My covid was definitely community transmission back when it all started, but we want to believe that only bad people get it. We want to believe it’s a binary, not a nasty lottery with just enough human agency to fight over.

Is it better or worse to feel powerless about covid or to be angry, because control seems almost in your grasp?

I do also have a degree of self awareness here of my privilege. There’s thousands of couples like me, sincerely in love, who at current prediction will be separated between March 2020 and October 2021. Not everyone can manage 2 weeks of seclusion. And Covid is very real, as I know so from surviving it, as did Silver back when it first made landfall, both waiting out an illness like something out of an old novel. Bed bound, weak, lungs scorched like we had breathed in bleach.

But reading the news articles about the Peace Arch Park, with leading questions about crossing a border in a way that isn’t happening, and clumsy whining crop-quoted from Whiterock and the area otherwise around the park, is a reminder that some people already think you are scum.

In the neighbourhood around the park, they worry people visiting will “come into their community”, a laughable statement in the rows of houses without even a corner store. There is no local community to intrude into, just a nicely walled development of tidy little houses. And the residents are not thinking about the larger Surrey or even Greater Vancouver area, much less the province or country. Their community is a bubble, a fortress forty five minutes walk from the nearest public transit.

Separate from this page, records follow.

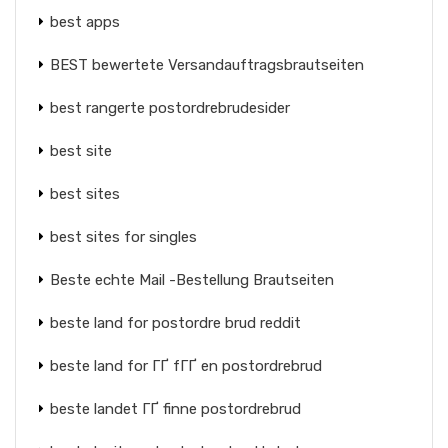
best apps
BEST bewertete Versandauftragsbrautseiten
best rangerte postordrebrudesider
best site
best sites
best sites for singles
Beste echte Mail -Bestellung Brautseiten
beste land for postordre brud reddit
beste land for ГҐ fГҐ en postordrebrud
beste landet ГҐ finne postordrebrud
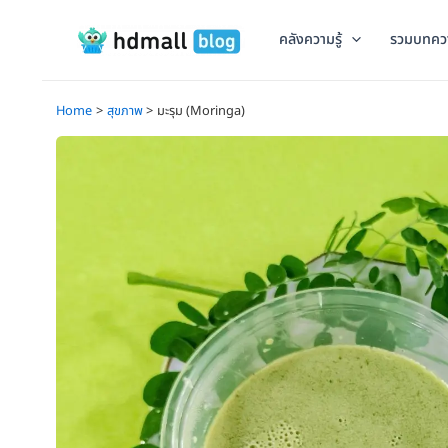
Skip
to
คลังความรู้
รวมบทคว
content
Home
สุขภาพ
มะรุม (Moringa)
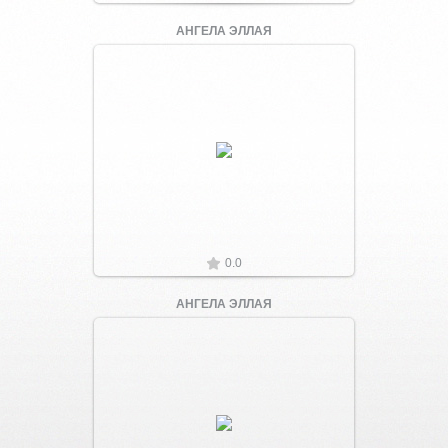
АНГЕЛА ЭЛЛАЯ
Увеличить
0.0
АНГЕЛА ЭЛЛАЯ
Увеличить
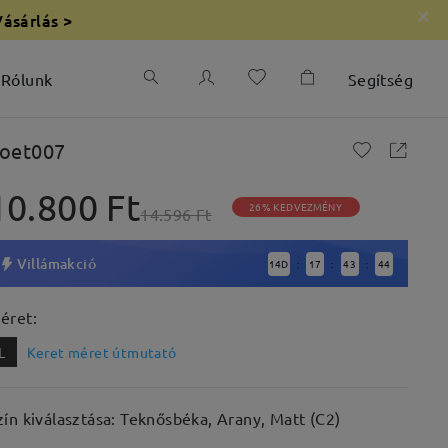
Vásárlás >
Rólunk
Segítség
oet007
10.800 Ft
26% KEDVEZMÉNY
14.596 Ft
Villámakció
14
D
17
43
43
:
:
:
éret:
L
Keret méret útmutató
zín kiválasztása: Teknősbéka, Arany, Matt (C2)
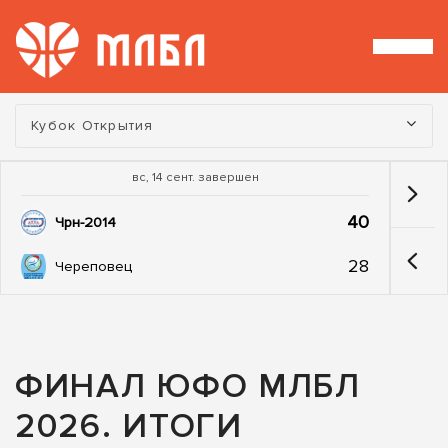
Турнир:
Кубок Открытия
вс, 14 сент. завершен
40
Чрн-2014
28
Череповец
ФИНАЛ ЮФО МЛБЛ
2026. ИТОГИ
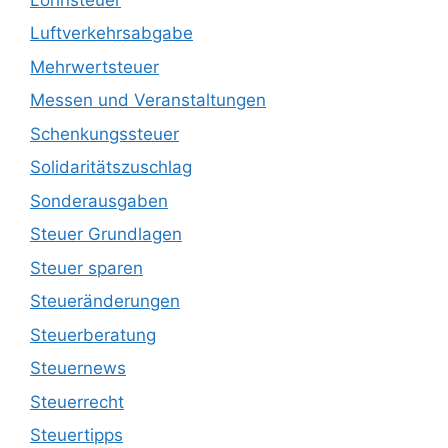
Luftverkehrsabgabe
Mehrwertsteuer
Messen und Veranstaltungen
Schenkungssteuer
Solidaritätszuschlag
Sonderausgaben
Steuer Grundlagen
Steuer sparen
Steueränderungen
Steuerberatung
Steuernews
Steuerrecht
Steuertipps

 For decades the locals of this neighbourhood have hopped the border for cheap gas and groceries, circumnavigating various taxes by living in close proximity to the US. Now the daily line of cars is gone, only a few essential travelers tick by, and there are six tents up in the little wooded area. I think to myself that this neighbourhood has gone out of it’s way to keep free from the transient population, cutting itself off from the rest of city and visible evidence of inequality, only to end up with the so called “conjugal tents” in no mans land here.

It’s not justice, but it is irony.

Lest you think the Peace Arch is a hive of the lovelorn only, it’s also still being used by locals.

From time to time a person walking a dog passes through, or similarly in and back out groups or singles to stretch their legs. Fury and fear of diseased outsiders doesn’t limit still using the green space, or maybe the sort of people who own dogs are not those who petition MLAs to shut this place down.

When the Canadian side closed they said it was pressure for the traffic, not fear of Covid. Every news article since then has emphasized there are no known transmissions from this spot. Now, of course it’s more emphasized the motive was a possible hazard.

A disguised vehicle with a border patrol person circulates on 0 ave, checking for the scourge of Amazon packages and car parts. On my return, this time, they decline to search me, though I suspect it’s an unwillingness of the officer to leave their cozy vehicle.

Border police are always brisk and unfriendly, holding you under scrutiny like every interaction is an examination of miserable underclass. They were like that when the border was open, but a kiss even in the before times costs a quick brush with an armed man who wields significant state power, every time.

I have no car parts, nor Amazon parcels. I did pass Silver two things his way, a body harness of handmade leather, and little bears made marzipan, carefully molded and assembled by me.

So, the border guard sends me on my way. I leave comfort with him to the warmth of home. I wish I was generally happy right now but I am not. Not (just) because we are parted, but because the whole stupid situation with the pandemic is treading water with little energy.

Will the virus mutate too fast and outstrip the vaccine? Will we be three years deep and still navigating barriers?

I miss him when I leave with an ache of frustration that comes from not knowing when this long limbo will end. I love him.